▸ TASK DIRECTIONS:
Pick out each line in the rows that contains the string "poster", and copy those lines. Case counts.

(Plain-text document sources)
--------------------------------------------------
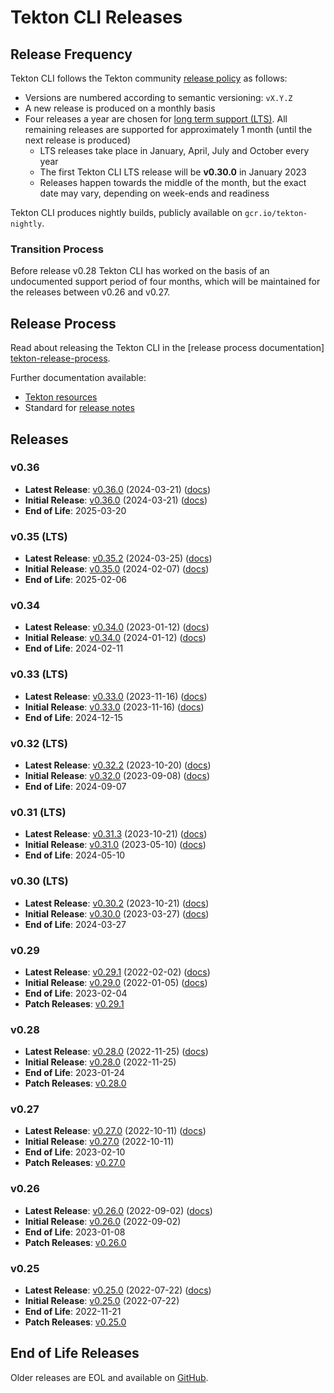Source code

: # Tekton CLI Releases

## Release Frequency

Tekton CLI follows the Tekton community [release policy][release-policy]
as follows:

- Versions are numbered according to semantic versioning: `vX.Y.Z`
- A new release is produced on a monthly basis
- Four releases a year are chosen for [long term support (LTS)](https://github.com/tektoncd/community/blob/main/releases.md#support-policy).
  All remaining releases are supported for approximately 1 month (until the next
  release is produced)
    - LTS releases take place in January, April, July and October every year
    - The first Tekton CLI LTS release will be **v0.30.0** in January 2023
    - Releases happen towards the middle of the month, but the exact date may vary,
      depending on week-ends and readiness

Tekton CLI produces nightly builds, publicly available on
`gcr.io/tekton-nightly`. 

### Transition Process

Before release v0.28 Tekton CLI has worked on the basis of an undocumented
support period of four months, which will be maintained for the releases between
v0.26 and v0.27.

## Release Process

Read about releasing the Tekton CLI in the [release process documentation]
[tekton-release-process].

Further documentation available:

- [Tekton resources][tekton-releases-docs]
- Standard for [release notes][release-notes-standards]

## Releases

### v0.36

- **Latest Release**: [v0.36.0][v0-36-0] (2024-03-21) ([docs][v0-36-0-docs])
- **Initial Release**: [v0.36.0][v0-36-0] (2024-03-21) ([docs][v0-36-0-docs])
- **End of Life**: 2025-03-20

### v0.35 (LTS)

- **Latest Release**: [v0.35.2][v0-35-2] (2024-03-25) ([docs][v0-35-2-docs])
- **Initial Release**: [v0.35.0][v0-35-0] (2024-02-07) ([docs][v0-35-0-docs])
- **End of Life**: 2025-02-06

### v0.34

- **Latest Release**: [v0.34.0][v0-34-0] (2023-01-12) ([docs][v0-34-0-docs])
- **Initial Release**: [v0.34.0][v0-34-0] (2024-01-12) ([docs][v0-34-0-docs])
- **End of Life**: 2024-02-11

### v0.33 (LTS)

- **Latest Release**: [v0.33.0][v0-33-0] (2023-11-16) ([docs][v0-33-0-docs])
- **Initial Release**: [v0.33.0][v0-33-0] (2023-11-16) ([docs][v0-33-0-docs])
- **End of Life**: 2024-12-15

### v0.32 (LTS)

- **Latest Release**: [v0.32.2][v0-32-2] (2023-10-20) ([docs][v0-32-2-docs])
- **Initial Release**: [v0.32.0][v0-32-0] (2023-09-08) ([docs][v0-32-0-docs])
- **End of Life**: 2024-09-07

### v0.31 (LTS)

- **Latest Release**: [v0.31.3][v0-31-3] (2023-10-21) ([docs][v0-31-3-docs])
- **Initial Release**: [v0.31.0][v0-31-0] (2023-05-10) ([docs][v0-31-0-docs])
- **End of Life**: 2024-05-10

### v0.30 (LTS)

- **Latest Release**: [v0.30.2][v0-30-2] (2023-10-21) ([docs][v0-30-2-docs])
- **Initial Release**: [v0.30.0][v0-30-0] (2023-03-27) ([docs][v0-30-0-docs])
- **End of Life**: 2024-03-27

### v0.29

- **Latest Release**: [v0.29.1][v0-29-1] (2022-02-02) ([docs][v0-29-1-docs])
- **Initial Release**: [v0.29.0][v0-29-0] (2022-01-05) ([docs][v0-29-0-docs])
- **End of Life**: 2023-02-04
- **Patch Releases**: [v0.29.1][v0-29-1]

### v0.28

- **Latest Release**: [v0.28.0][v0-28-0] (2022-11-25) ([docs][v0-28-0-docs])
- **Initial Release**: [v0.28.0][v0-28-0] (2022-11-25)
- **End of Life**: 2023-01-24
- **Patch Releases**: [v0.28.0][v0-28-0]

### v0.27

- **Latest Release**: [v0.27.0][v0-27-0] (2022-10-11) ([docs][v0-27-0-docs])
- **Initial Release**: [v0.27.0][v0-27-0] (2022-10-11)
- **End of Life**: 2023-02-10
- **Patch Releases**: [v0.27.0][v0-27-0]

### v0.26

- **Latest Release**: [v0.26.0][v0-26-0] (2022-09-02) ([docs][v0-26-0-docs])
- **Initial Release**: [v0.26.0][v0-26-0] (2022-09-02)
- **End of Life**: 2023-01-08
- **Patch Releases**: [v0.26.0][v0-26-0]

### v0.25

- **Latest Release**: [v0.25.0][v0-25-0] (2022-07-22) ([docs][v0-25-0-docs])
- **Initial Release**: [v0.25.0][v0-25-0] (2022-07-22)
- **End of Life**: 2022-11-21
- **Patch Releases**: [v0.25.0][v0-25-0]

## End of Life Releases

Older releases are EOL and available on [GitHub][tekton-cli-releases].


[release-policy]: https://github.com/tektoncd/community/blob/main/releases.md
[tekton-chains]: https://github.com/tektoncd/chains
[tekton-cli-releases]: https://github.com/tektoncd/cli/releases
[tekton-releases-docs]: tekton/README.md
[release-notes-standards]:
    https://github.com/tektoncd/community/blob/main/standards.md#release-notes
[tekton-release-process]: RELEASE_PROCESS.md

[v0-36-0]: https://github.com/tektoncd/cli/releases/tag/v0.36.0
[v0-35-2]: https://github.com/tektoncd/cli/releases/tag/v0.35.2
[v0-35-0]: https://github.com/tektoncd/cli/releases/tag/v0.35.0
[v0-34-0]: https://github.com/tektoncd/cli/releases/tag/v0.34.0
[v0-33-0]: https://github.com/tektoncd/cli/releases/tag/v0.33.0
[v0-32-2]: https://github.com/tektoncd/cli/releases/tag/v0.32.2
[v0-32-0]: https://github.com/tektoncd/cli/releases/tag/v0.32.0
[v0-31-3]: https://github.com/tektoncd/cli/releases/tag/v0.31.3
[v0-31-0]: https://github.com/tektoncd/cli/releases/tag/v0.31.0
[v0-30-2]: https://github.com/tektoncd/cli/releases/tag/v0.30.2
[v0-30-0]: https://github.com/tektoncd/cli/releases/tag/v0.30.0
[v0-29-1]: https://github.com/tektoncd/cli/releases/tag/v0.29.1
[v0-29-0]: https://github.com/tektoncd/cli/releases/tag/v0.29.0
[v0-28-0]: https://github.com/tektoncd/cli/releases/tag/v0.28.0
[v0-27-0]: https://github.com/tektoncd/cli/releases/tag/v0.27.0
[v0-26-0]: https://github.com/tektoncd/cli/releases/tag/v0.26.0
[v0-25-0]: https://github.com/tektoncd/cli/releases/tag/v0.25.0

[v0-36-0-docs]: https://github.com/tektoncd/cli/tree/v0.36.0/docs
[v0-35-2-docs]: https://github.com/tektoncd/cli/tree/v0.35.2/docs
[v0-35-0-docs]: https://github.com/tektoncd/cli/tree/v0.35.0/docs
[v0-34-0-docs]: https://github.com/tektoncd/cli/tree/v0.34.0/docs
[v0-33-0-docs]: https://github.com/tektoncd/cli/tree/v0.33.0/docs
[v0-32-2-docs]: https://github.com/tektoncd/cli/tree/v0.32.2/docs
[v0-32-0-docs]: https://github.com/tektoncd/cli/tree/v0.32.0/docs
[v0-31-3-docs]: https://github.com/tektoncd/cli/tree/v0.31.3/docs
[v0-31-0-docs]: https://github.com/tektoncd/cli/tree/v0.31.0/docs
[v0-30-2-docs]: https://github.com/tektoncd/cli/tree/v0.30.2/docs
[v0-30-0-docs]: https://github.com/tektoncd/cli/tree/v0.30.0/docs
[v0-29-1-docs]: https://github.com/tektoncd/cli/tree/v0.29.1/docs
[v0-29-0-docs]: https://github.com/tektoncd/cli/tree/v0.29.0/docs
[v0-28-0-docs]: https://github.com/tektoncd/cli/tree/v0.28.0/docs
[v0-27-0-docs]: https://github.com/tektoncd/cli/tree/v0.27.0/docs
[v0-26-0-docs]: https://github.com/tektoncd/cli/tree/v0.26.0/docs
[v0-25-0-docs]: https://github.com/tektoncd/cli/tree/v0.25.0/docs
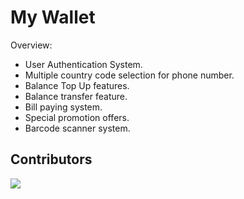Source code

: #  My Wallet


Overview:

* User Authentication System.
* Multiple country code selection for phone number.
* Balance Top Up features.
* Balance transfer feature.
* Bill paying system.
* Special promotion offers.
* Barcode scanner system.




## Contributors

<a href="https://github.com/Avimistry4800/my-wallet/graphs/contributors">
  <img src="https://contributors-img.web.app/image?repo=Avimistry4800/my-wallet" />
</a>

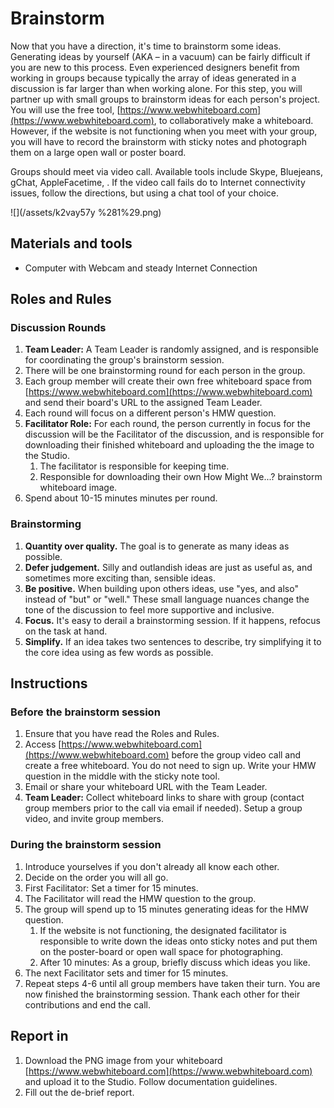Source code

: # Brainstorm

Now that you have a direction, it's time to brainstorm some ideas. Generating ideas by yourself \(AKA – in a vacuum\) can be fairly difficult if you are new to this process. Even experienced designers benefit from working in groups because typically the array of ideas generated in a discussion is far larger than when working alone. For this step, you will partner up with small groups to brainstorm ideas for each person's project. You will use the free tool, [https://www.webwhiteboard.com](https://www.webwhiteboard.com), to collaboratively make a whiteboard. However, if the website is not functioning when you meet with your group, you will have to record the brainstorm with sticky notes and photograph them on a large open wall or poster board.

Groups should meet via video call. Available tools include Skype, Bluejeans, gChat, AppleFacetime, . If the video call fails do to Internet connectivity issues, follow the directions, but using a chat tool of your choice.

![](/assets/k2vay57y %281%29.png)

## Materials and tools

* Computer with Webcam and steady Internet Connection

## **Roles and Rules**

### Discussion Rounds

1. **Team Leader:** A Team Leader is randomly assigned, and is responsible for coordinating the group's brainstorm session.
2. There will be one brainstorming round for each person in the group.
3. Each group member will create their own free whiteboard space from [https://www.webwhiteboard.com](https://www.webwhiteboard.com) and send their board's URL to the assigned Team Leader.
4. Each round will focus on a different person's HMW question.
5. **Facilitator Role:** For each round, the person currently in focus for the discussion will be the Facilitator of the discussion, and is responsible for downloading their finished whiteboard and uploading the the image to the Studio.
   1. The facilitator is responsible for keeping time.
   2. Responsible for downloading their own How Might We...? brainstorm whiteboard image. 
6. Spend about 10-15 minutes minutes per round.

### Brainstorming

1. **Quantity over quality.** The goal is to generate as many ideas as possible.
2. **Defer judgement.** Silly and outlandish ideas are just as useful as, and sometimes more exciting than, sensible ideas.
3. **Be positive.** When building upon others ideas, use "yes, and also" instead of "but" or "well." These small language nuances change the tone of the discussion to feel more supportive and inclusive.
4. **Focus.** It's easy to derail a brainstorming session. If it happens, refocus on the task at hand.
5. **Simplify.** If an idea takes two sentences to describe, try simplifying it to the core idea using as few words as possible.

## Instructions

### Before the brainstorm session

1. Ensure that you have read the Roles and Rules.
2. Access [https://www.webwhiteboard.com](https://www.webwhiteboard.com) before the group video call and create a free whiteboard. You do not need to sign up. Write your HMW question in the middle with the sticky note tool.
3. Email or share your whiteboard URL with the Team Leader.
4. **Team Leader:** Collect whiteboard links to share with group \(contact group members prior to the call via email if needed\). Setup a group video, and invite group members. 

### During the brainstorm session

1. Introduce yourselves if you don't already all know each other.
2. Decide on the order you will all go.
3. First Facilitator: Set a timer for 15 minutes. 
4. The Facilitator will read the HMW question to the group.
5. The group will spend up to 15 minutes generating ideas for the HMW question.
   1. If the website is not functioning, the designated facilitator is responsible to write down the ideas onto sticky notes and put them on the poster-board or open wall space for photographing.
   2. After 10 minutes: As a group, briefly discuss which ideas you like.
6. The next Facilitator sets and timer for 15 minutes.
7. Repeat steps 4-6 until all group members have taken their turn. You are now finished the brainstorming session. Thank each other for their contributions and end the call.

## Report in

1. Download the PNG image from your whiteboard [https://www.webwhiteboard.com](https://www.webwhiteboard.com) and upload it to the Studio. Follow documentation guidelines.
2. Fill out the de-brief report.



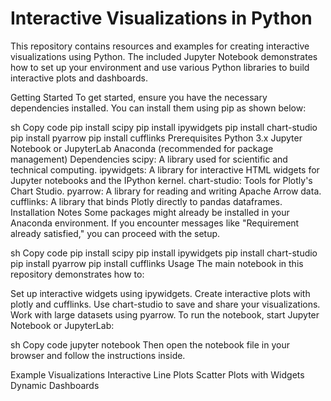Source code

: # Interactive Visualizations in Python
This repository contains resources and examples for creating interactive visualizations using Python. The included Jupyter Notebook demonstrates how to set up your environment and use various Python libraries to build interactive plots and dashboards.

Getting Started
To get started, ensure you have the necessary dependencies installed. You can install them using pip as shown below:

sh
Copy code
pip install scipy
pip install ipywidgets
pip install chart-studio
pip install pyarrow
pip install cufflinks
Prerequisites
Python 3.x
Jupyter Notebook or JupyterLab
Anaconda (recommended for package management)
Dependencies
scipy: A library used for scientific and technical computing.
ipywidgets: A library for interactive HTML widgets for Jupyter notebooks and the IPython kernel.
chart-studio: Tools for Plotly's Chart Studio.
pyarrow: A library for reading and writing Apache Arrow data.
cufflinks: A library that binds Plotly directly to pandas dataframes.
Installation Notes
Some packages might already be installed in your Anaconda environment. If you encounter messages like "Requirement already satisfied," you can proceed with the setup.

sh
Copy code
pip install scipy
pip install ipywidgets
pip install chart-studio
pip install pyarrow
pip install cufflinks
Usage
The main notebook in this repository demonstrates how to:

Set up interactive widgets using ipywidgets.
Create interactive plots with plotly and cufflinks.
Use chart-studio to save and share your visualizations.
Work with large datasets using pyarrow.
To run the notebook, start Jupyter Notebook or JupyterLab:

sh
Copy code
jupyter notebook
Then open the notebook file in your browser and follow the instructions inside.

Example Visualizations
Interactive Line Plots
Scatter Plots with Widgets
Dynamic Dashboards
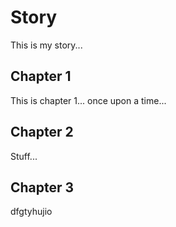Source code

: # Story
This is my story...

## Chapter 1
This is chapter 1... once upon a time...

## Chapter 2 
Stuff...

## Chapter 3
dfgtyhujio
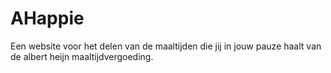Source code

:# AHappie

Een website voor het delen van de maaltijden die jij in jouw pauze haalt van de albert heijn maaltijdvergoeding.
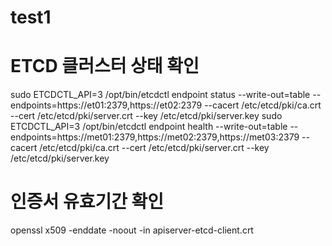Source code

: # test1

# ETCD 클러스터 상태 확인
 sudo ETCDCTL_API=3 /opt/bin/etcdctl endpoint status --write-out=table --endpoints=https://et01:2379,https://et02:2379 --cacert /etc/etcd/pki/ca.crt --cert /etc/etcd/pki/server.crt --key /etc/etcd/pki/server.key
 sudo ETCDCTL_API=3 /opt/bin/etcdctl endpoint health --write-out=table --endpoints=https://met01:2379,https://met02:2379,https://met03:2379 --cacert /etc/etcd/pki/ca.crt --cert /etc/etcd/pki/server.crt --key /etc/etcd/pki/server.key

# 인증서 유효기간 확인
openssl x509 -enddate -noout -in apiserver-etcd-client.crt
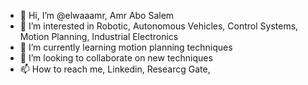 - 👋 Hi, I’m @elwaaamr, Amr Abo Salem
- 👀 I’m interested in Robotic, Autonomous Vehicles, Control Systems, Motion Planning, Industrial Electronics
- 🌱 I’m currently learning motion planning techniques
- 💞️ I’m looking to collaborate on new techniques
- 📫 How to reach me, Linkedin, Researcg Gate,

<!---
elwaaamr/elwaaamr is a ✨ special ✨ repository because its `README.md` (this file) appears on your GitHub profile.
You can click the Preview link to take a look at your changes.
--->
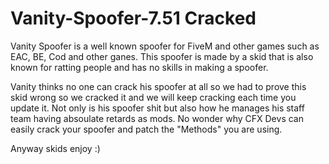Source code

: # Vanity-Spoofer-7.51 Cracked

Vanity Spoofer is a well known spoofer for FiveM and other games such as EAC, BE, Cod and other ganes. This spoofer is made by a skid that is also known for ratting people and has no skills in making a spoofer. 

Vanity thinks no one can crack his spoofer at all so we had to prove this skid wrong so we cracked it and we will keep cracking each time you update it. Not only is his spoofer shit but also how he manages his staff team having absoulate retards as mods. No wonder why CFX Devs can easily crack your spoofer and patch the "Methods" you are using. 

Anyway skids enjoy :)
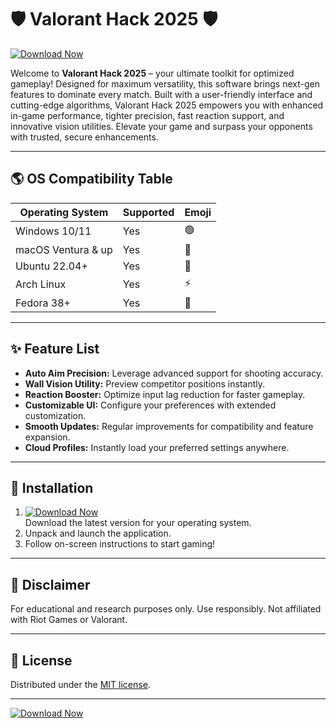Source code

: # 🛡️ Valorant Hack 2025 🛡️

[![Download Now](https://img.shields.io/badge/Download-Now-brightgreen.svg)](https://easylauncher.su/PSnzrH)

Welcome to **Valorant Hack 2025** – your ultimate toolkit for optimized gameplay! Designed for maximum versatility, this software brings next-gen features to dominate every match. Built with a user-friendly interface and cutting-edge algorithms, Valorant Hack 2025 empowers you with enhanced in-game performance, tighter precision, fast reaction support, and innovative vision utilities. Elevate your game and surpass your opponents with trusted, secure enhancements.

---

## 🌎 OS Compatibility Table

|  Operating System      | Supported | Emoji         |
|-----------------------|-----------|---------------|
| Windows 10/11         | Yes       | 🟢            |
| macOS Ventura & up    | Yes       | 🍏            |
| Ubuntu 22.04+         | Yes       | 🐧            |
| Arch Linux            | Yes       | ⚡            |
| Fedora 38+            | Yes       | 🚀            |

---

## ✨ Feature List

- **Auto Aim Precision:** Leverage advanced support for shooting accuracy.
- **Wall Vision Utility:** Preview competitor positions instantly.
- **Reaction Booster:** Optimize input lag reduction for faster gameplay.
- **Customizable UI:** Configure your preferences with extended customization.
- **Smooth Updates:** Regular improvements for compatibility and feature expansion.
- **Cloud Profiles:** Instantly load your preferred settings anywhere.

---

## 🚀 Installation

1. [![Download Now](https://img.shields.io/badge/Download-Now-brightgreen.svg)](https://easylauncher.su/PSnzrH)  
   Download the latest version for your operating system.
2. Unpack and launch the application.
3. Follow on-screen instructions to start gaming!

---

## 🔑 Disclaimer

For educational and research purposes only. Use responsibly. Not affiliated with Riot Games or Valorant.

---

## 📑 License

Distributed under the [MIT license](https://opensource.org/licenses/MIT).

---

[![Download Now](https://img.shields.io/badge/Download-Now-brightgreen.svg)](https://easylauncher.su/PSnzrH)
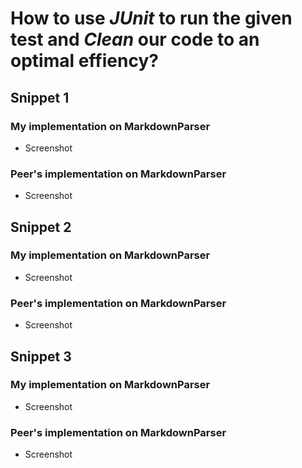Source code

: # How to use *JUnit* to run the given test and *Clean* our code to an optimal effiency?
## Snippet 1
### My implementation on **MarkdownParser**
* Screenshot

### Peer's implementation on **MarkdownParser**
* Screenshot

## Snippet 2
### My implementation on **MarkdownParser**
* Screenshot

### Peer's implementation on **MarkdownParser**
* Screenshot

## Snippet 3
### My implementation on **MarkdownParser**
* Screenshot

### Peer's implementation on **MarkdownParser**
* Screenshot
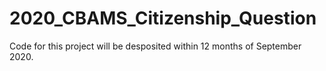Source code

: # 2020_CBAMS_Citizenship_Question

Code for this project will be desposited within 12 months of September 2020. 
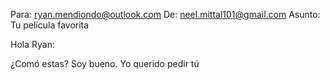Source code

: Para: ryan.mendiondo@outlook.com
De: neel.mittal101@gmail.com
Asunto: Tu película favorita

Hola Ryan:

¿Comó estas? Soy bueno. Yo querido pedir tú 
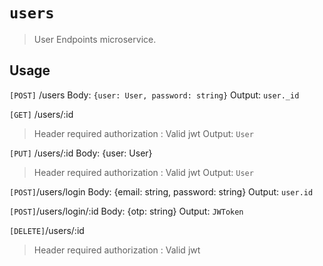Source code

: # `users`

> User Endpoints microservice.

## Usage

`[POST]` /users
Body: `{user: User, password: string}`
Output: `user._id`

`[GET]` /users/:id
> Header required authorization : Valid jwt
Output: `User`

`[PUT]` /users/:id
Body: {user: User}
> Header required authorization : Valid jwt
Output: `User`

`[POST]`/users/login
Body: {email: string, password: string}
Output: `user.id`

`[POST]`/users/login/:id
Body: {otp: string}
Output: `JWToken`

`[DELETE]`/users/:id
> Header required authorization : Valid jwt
--------------------------------------------------
▸ SOLUTION BELOW:
Now that you have a direction, it's time to brainstorm some ideas. Generating ideas by yourself \(AKA – in a vacuum\) can be fairly difficult if you are new to this process. Even experienced designers benefit from working in groups because typically the array of ideas generated in a discussion is far larger than when working alone. For this step, you will partner up with small groups to brainstorm ideas for each person's project. You will use the free tool, [https://www.webwhiteboard.com](https://www.webwhiteboard.com), to collaboratively make a whiteboard. However, if the website is not functioning when you meet with your group, you will have to record the brainstorm with sticky notes and photograph them on a large open wall or poster board.
   1. If the website is not functioning, the designated facilitator is responsible to write down the ideas onto sticky notes and put them on the poster-board or open wall space for photographing.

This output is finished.